◆ **Exercise goal**: Reproduce the records verbatim from their first line through the line containing "0.120885, 0.967916, -2.616062]]", including that line.

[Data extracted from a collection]

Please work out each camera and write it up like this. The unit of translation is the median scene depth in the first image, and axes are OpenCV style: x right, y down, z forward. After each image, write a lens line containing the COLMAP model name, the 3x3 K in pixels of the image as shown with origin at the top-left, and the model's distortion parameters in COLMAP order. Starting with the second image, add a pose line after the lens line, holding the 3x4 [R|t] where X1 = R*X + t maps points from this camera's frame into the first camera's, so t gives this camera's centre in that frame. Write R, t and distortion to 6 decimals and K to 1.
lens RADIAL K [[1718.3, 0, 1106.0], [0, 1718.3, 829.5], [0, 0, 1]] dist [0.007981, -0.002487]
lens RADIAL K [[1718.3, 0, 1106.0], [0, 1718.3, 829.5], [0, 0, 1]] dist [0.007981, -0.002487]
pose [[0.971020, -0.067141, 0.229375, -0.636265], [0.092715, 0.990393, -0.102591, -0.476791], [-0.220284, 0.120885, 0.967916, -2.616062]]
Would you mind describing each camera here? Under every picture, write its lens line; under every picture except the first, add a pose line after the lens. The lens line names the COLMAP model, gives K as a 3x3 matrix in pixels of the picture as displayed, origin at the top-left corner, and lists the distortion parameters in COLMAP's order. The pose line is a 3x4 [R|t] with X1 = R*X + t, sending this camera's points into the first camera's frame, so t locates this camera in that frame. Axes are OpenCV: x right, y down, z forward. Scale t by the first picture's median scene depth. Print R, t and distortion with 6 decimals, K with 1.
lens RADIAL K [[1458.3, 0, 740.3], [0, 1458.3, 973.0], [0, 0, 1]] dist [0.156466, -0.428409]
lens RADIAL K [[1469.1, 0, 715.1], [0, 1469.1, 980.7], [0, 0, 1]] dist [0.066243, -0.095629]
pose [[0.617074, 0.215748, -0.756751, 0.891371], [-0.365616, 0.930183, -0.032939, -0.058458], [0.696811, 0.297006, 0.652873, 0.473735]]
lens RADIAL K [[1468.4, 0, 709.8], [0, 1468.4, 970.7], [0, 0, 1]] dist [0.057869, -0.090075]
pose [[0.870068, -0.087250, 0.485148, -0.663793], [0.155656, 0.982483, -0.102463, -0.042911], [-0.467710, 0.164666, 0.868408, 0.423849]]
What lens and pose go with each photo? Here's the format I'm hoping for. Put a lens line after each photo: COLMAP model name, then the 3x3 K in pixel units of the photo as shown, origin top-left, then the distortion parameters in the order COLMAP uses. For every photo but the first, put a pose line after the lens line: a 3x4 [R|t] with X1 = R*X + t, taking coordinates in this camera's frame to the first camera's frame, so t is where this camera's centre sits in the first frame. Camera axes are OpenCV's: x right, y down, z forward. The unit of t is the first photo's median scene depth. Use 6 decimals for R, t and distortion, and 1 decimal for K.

◆ **Finished exercise**:
Please work out each camera and write it up like this. The unit of translation is the median scene depth in the first image, and axes are OpenCV style: x right, y down, z forward. After each image, write a lens line containing the COLMAP model name, the 3x3 K in pixels of the image as shown with origin at the top-left, and the model's distortion parameters in COLMAP order. Starting with the second image, add a pose line after the lens line, holding the 3x4 [R|t] where X1 = R*X + t maps points from this camera's frame into the first camera's, so t gives this camera's centre in that frame. Write R, t and distortion to 6 decimals and K to 1.
lens RADIAL K [[1718.3, 0, 1106.0], [0, 1718.3, 829.5], [0, 0, 1]] dist [0.007981, -0.002487]
lens RADIAL K [[1718.3, 0, 1106.0], [0, 1718.3, 829.5], [0, 0, 1]] dist [0.007981, -0.002487]
pose [[0.971020, -0.067141, 0.229375, -0.636265], [0.092715, 0.990393, -0.102591, -0.476791], [-0.220284, 0.120885, 0.967916, -2.616062]]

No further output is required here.